I don’t really know who all this is for, no one wants me to have kids. No one asks or expects it of me. I’ve been pretty vocal about it thus far. But I guess growing up and living in a society that’s so forcefully one way, makes you feel defensive when you go a different way. I want to light a path for those who are like me but haven’t found it yet. “It’s okay!! This is cool too!!” I want to yell to girls in their 20’s settling for things they don’t like to achieve something they think they’re supposed to want. It’s how I feel about monogamy too, it’s definitely right for some people but when it feels like it’s the ONLY thing presented as ‘normal,’ and everything that’s not that is relegated to subculture or ‘alternative,’ it doesn’t feel there yet. ANYWAY I’m glad you’re a mom and that you love your baby. They’re perfect.
I saw the season finale of The Rehearsal and I didn’t like it! It was incredible and important and he’s a genius, but I didn’t like the feeling of watching it. It felt dangerous and scary and like we were being tricked in some way. EJ liked it (I think) and was explaining his perspective and I get the point/why but it just didn’t feel good to watch.

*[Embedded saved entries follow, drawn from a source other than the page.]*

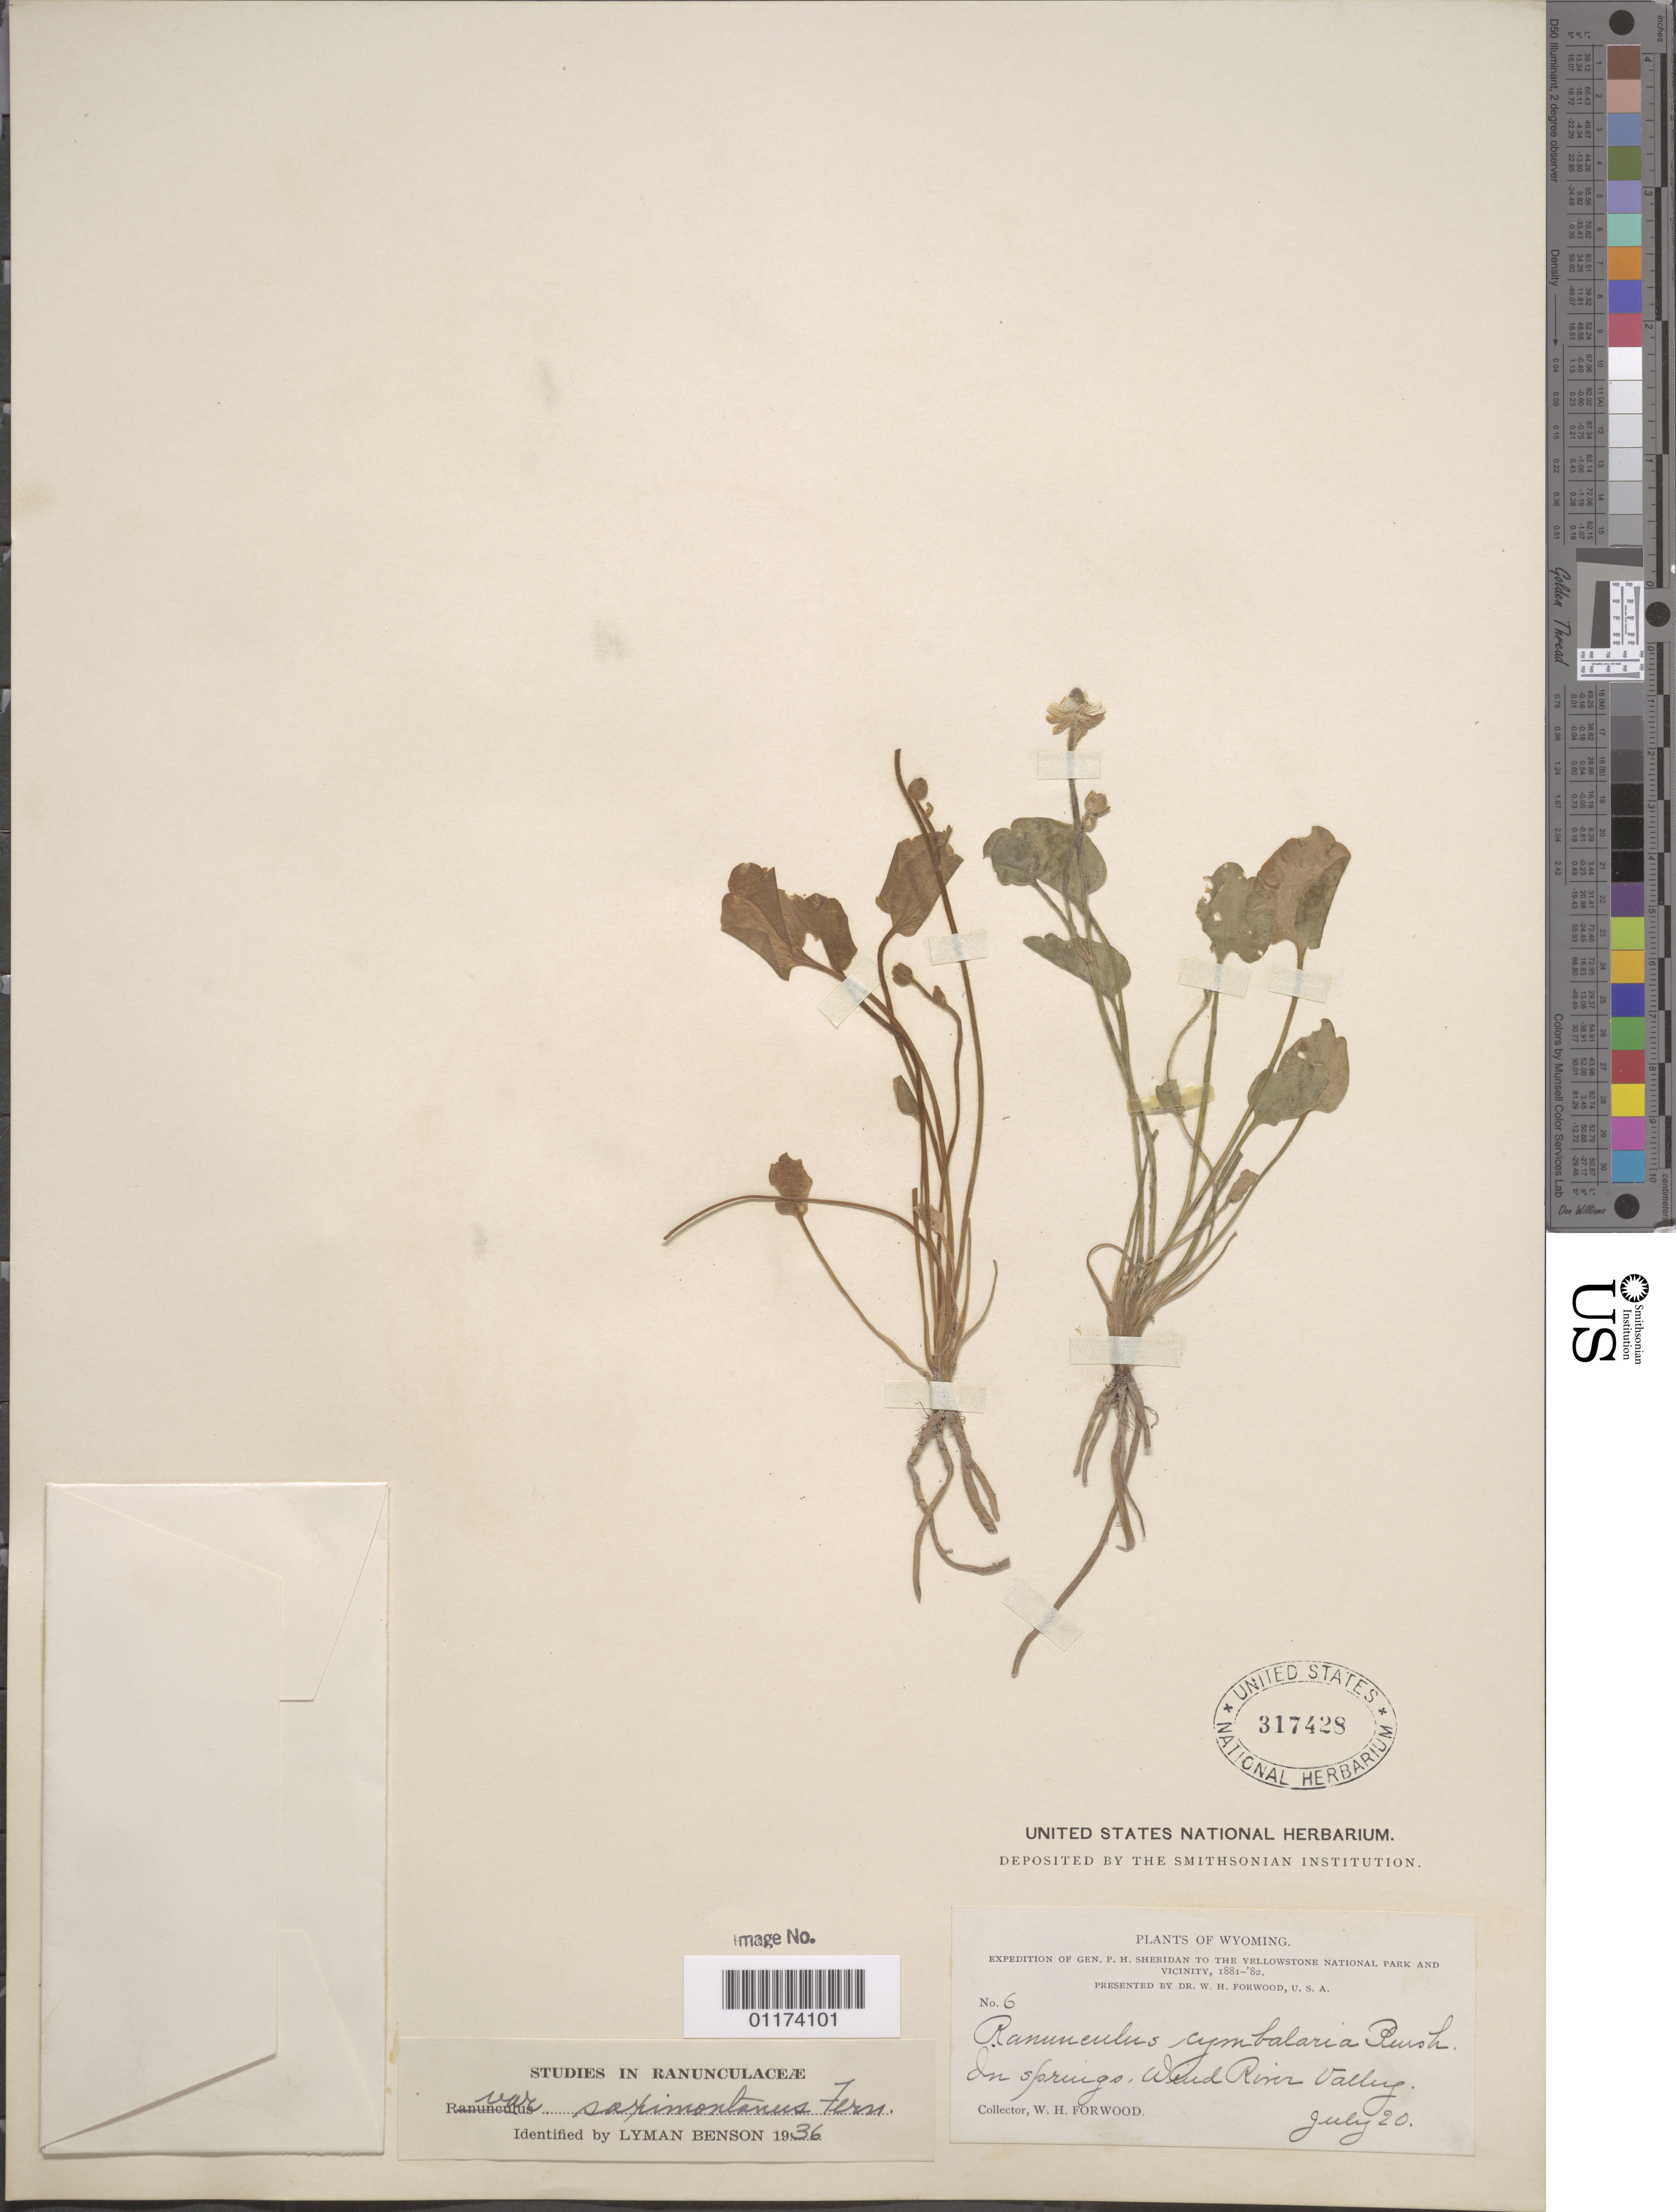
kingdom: Plantae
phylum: Tracheophyta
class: Magnoliopsida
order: Ranunculales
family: Ranunculaceae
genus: Halerpestes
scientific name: Halerpestes cymbalaria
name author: (Pursh) Greene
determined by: Strong, M. T., (US), Smithsonian Institution - National Museum of Natural History (UNITED STATES)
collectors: W. Forwood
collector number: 6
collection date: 1881-07-20 or 1882-07-20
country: United States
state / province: Wyoming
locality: Wind River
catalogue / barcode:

I saw someone else write about how he ends up in the air- tightrope walking at the end of Nathan for You, in the atmosphere in The Curse finale, and now flying a 737. Love that observation, want to think about that more. I also saw a web comic his ex-wife made that touched briefly on their marriage and divorce and it seemed bad, which I was very curious about.
My tooth is still broken and maybe it always will be. I've now started to wonder if I should just try to get it fixed while we are in Europe. I got new sneakers there last time, why not a new tooth this one? Health tourism is popular, other places have socialized medicine, maybe my new tooth is one thirteen hour plane ride away.
My dad and I went to see this cannon he played on as a child from the Civil War and I did not know how big cannons were. In the movies they are a reasonable size. Not the case in real life apparently! It was shocking to think about anyone firing this at anyone else. Way too fucking big.
That’s all for me! My eyes hurt. I’m tired!! Some pictures:
The cannon is way too big! Thank you for reading.
Julie
"their baby is a kitten they made" hilarious. Also I think Nathan Fielder is like James Cameron. He just wanted to become a pilot/go in a submarine, so he made HBO pay for it.